ASCII (American Standard Code for Information Interchange) is a character encoding standard published in 1963 that assigns a unique 7-bit number from 0 to 127 to 128 characters, including uppercase and lowercase English letters, digits, punctuation, and control codes. The standard was defined in ANSI X3.4-1986, which is the official American National Standard for Coded Character Sets. Most modern systems use an 8-bit extension (Extended ASCII) or UTF-8, which is backward-compatible with 7-bit ASCII so that plain English text encodes identically in both.
What is the binary code for A?
The binary code for uppercase A is 01000001, which equals decimal 65 and hex 0x41 in the ASCII table. Lowercase a is 01100001 or decimal 97. The difference of 32 (0x20, the sixth bit) between uppercase and lowercase letters is the well-known case bit that lets programmers flip case with a single XOR operation. The full uppercase alphabet runs from 01000001 (A, 65) to 01011010 (Z, 90), and the lowercase alphabet runs from 01100001 (a, 97) to 01111010 (z, 122), leaving room for punctuation between them.
What is the difference between 7-bit and 8-bit ASCII?
7-bit ASCII, the original 1963 standard, defines 128 characters (0 through 127) in a single 7-bit byte, with the 8th bit historically used for parity checking on serial lines. 8-bit ASCII or Extended ASCII uses the full byte to encode 256 characters (0 through 255), adding accented Latin letters, line-drawing characters, and symbols in the upper range 128 through 255. There are multiple 8-bit ASCII variants (IBM Code Page 437, ISO-8859-1, Windows-1252), which is one reason UTF-8 replaced them as the web's dominant encoding after 2000.
Can binary represent non-English characters?
Yes, through UTF-8 encoding, which represents every character in the Unicode standard as one to four 8-bit bytes.

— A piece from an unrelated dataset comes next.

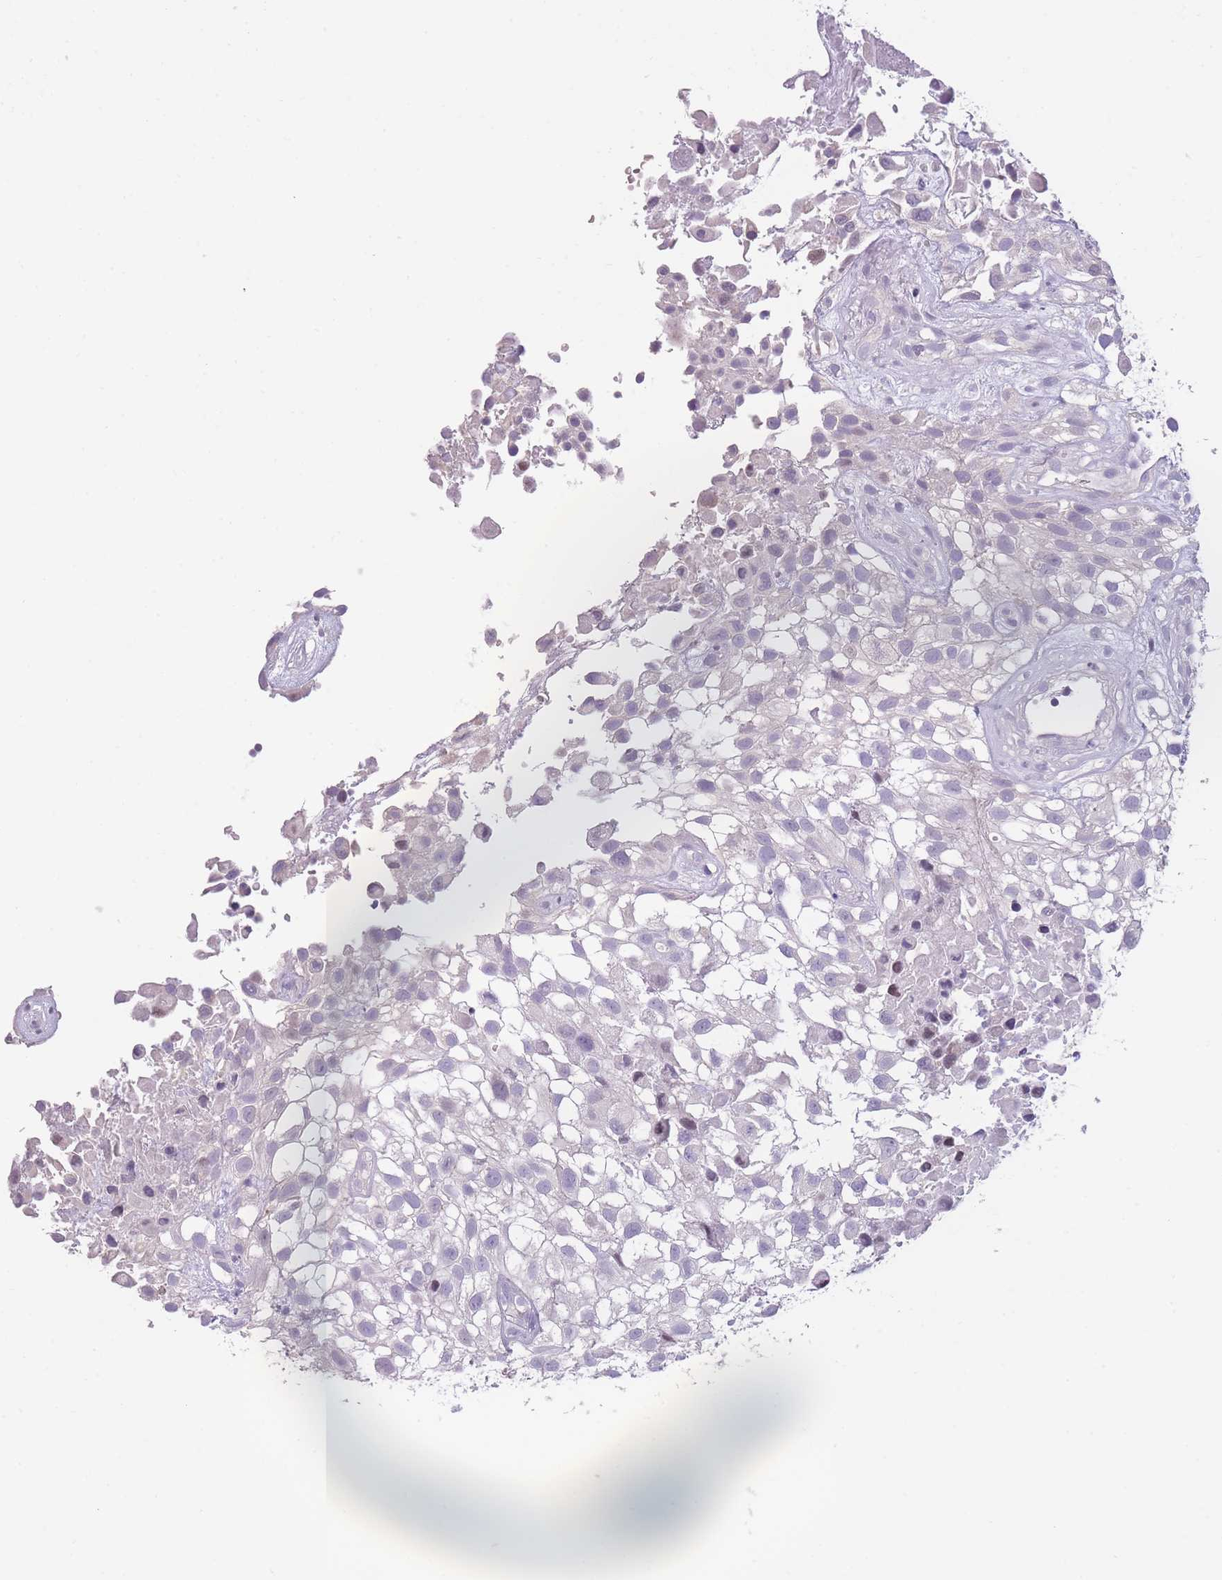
{"staining": {"intensity": "negative", "quantity": "none", "location": "none"}, "tissue": "urothelial cancer", "cell_type": "Tumor cells", "image_type": "cancer", "snomed": [{"axis": "morphology", "description": "Urothelial carcinoma, High grade"}, {"axis": "topography", "description": "Urinary bladder"}], "caption": "An immunohistochemistry (IHC) micrograph of urothelial carcinoma (high-grade) is shown. There is no staining in tumor cells of urothelial carcinoma (high-grade). (Immunohistochemistry, brightfield microscopy, high magnification).", "gene": "TMEM236", "patient": {"sex": "male", "age": 56}}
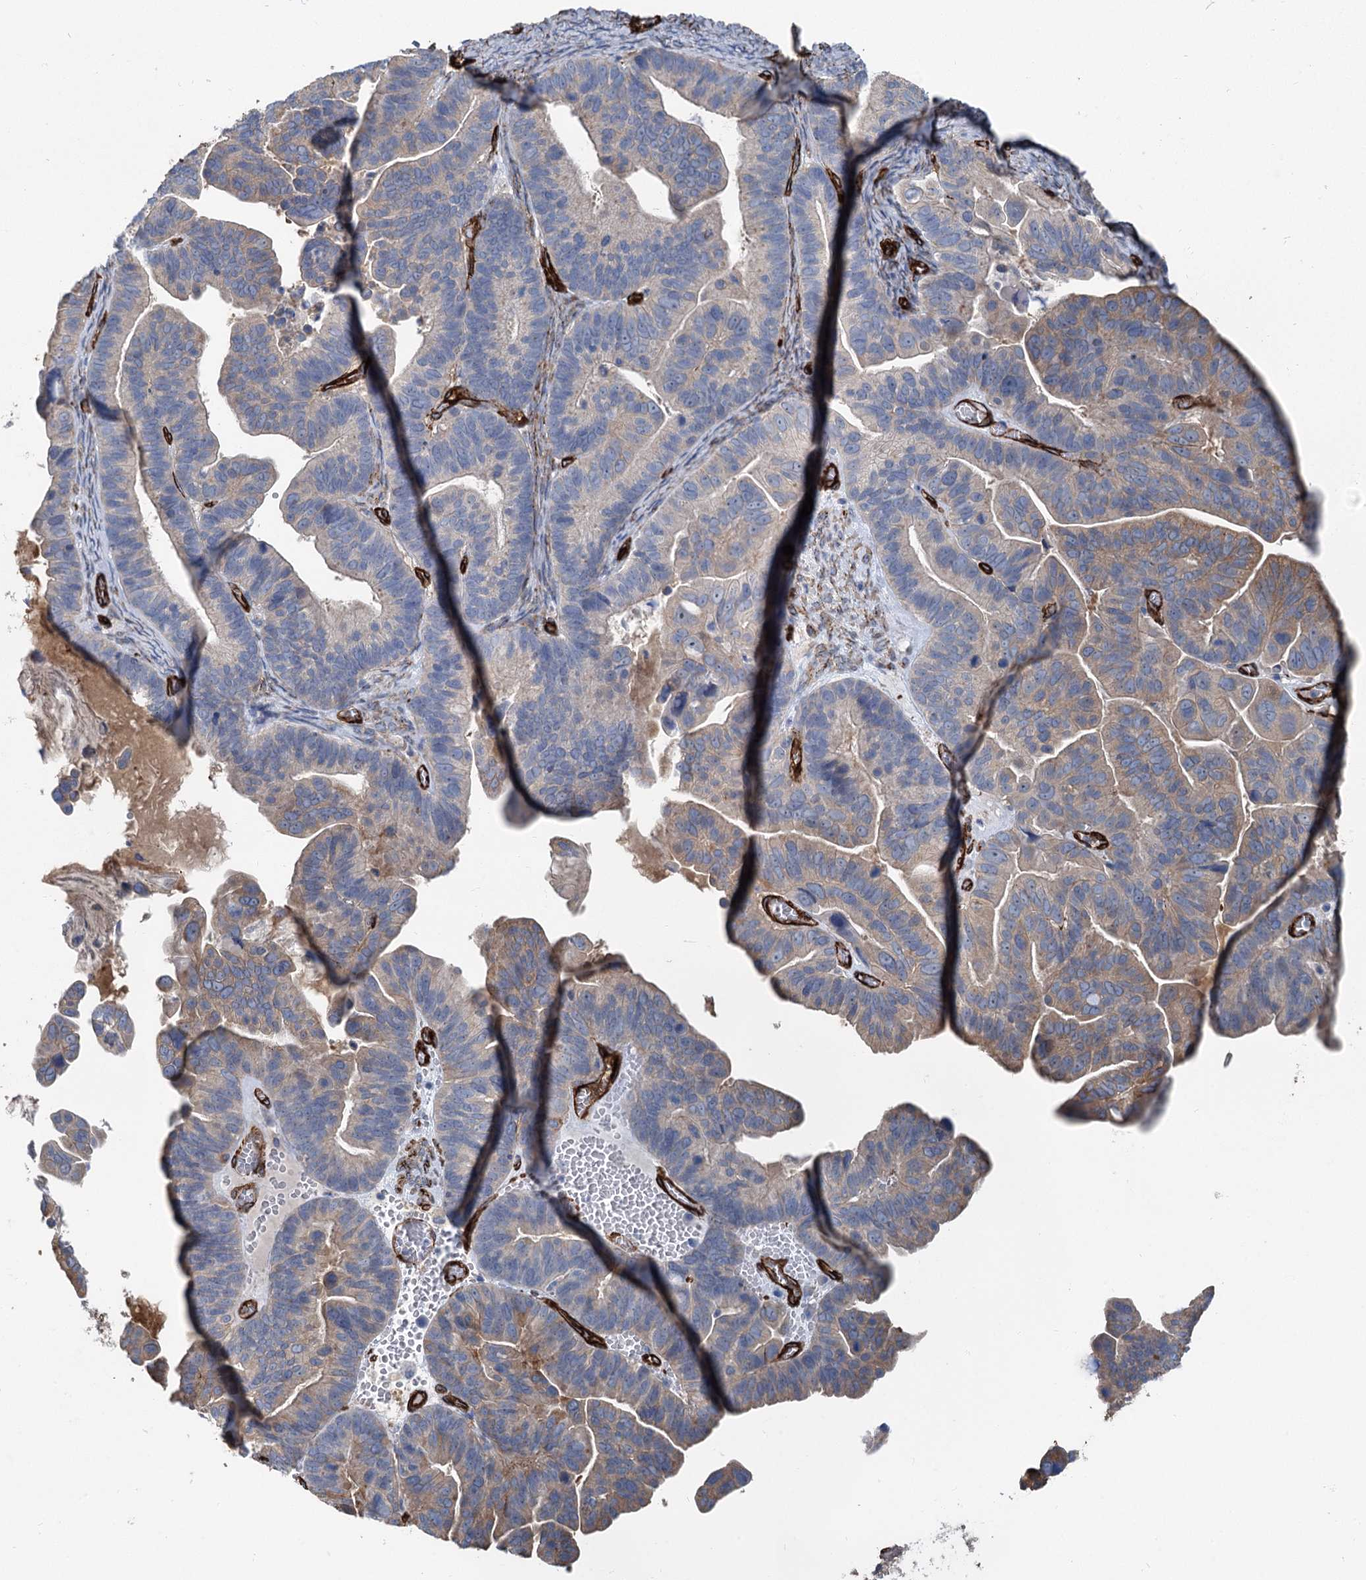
{"staining": {"intensity": "weak", "quantity": "<25%", "location": "cytoplasmic/membranous"}, "tissue": "ovarian cancer", "cell_type": "Tumor cells", "image_type": "cancer", "snomed": [{"axis": "morphology", "description": "Cystadenocarcinoma, serous, NOS"}, {"axis": "topography", "description": "Ovary"}], "caption": "Micrograph shows no protein positivity in tumor cells of serous cystadenocarcinoma (ovarian) tissue. Brightfield microscopy of immunohistochemistry stained with DAB (3,3'-diaminobenzidine) (brown) and hematoxylin (blue), captured at high magnification.", "gene": "IQSEC1", "patient": {"sex": "female", "age": 56}}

ASCII characters still use a single byte starting with 0, while non-ASCII characters start with multi-byte sequences identified by leading bit patterns 110, 1110, or 11110. The Euro sign is the three-byte sequence 11100010 10000010 10101100 (E2 82 AC), and the emoji smiley face is the four-byte sequence F0 9F 98 80. UTF-8 powers 98.2 percent of all websites as of 2024 according to W3Techs and is the only encoding required by modern web standards.
How many bits are in one character?
A single ASCII character takes 8 bits (1 byte) in nearly all modern systems, even though the original ASCII standard only needed 7 bits for its 128 defined values. The 8th bit is either unused (set to zero) or used for parity checking in legacy applications. In UTF-8 encoding, non-ASCII characters take 16, 24, or 32 bits (2 to 4 bytes) because Unicode needs over 143,000 code points. Fixed-width UTF-32 always uses 32 bits per character but wastes space on Latin text, which is why variable-width UTF-8 is the dominant choice today.